Peter avait remarqué les menus changements dans son attitude, son apparence, son appétit. Elle se rendait aux toilettes plus souvent et avait des nausées. Autant de signes indiquant une grossesse. Enfermée non loin de Basil Wenceslas, Estarra craignait de se trahir à chaque instant : le président avait d’ordinaire un œil si acéré…
Cependant, à mesure que le voyage se poursuivait, ce dernier restait tout entier absorbé par son travail devant son écran. S’il excellait en matière politique et économique, il ne semblait guère se préoccuper de ce qui touchait aux individus.
Estarra fut interloquée lorsque Peter invita inopinément Basil à se joindre à eux pour le dîner.
— Tu tentes le sort, lui chuchota-t-elle, alarmée. Il ne faut pas attirer son attention !
À la réponse négative du président, Peter lui adressa un sourire entendu.
— Si je ne le lui avais pas demandé, il nous aurait peut-être rejoints. Le meilleur moyen pour que Basil nous laisse tranquilles est de lui proposer de passer du temps avec lui.

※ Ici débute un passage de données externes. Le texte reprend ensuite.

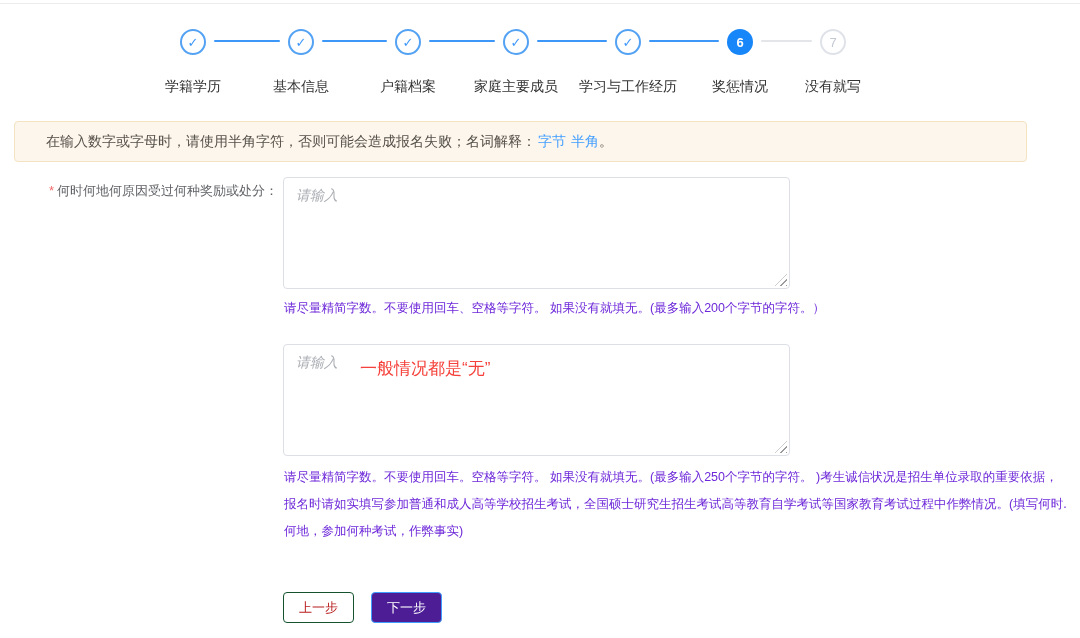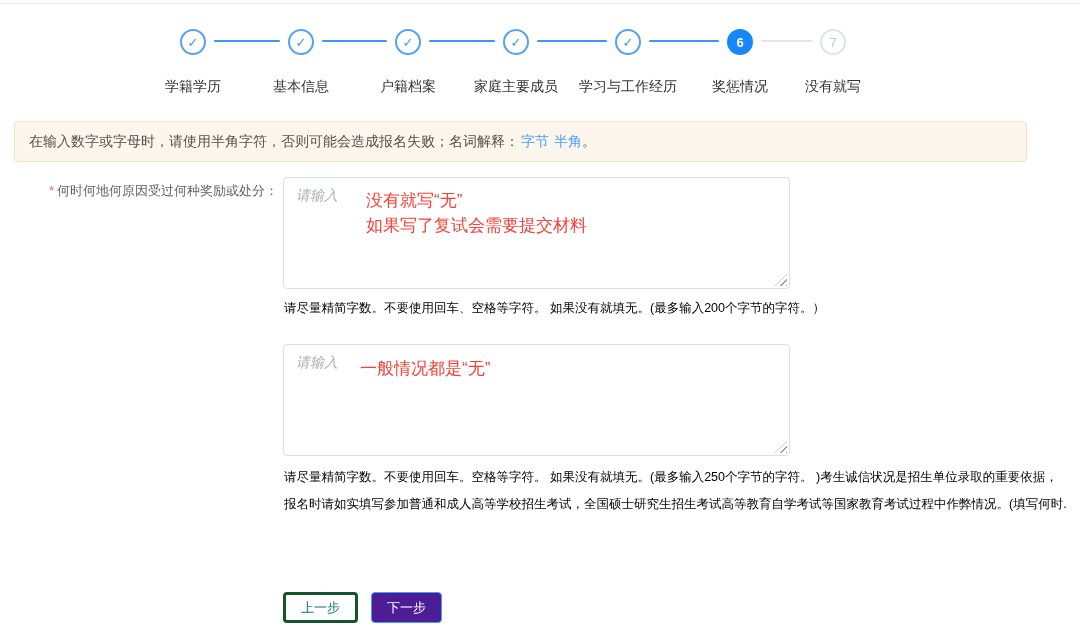"在输入数字或字母时，请使用半角字符，否则可能会造成报名失败；名词解释： 字节" .banner { padding-left: 14px -> 31px }
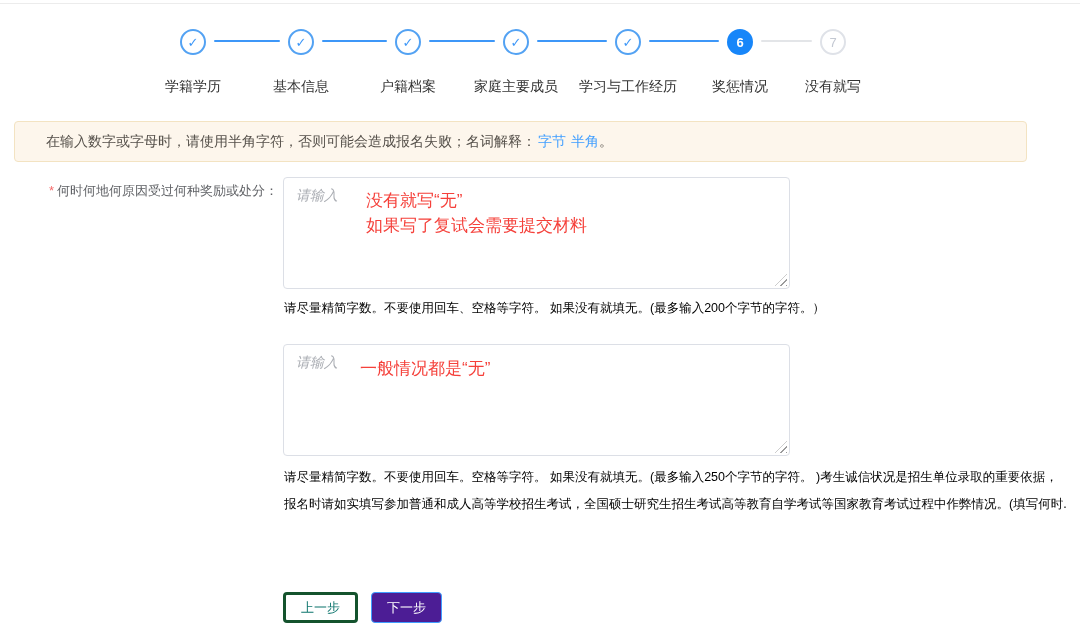"没有就写“无”" div.annotation { html: <div> <div>没有就写“无”</div> <div>如果写了复试会需要提交材料</div> </div> -> none }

— Vous avez de bien curieuses relations.
— Oui, en effet.
Le deuxième jour, Estarra et Peter descendaient la coursive principale du vaisseau lorsqu’ils tombèrent sur le président qui sortait de sa cabine. La jeune femme eut l’impression qu’ils étaient deux gamins dérangeant leur père en plein travail.
Peter lui adressa son sourire le plus éclatant.
— Basil ! Voilà un moment que je n’avais pas de nouvelles. Y en a-t-il au sujet des compers Soldats ? Vous m’avez dit que vous vérifieriez que les modules logiciels klikiss ne contenaient rien de dangereux.
Basil fronça les sourcils, tandis qu’il faisait demi-tour.
— C’est en cours d’examen. Il n’y a pas lieu de vous inquiéter.
Peter eut un mouvement de tête équivoque.
— Vous m’avez appris à répondre ainsi pour éviter de livrer la moindre information.
— Au moins, voilà une leçon dont vous vous souvenez, rétorqua Basil en plissant les yeux. Tâchez de ne pas oublier les autres.
Puis il referma la porte.
Estarra regarda son époux, les yeux écarquillés.
— Fallait-il que tu le provoques de la sorte ?
— Je dois lui rappeler sans cesse que je vois clair dans son jeu. (Il la prit par la taille.) J’ai beau mépriser Basil… ces compers Soldats m’inquiètent. Basil n’a pas plus de certitudes que moi à leur sujet, mais les FTD ne peuvent plus s’en passer, de sorte qu’il ne veut trouver aucun défaut. Cela nuirait à l’effort de guerre. Basil n’est cependant pas stupide : malgré sa confiance apparente, je doute qu’il ignore totalement la menace.
— Simplement, il refuse de te dire ce qu’il fait ?
— Cela confirmerait mes soupçons. Il ne l’admettra jamais. J’ai demandé à OX de continuer à chercher, mais récemment son temps a été accaparé par le prince Daniel.
Tous deux remontaient vers le pont d’observation afin d’admirer l’approche du système d’Ildira. Le pilote avait détecté une activité exceptionnelle sur l’un des trois soleils de Durris, et avait donc changé d’itinéraire.
Ils s’assirent dans des fauteuils rembourrés et regardèrent les étoiles. Entourée par le vide infini de l’espace, loin de la Terre, loin de Theroc, Estarra se sentit seule et vulnérable. Elle étreignit le bras de Peter, et il la serra contre lui, la réconfortant en silence, bien qu’il ne soit guère plus rassuré qu’elle.
Estarra puisa de l’assurance dans la pensée qu’ils arriveraient bientôt dans la fabuleuse cité de Mijistra, au sein d’un empire stable depuis dix mille ans. Au milieu des Ildirans, en tant qu’invités du Mage Imperator, ils oublieraient leurs soucis. Elle en était certaine.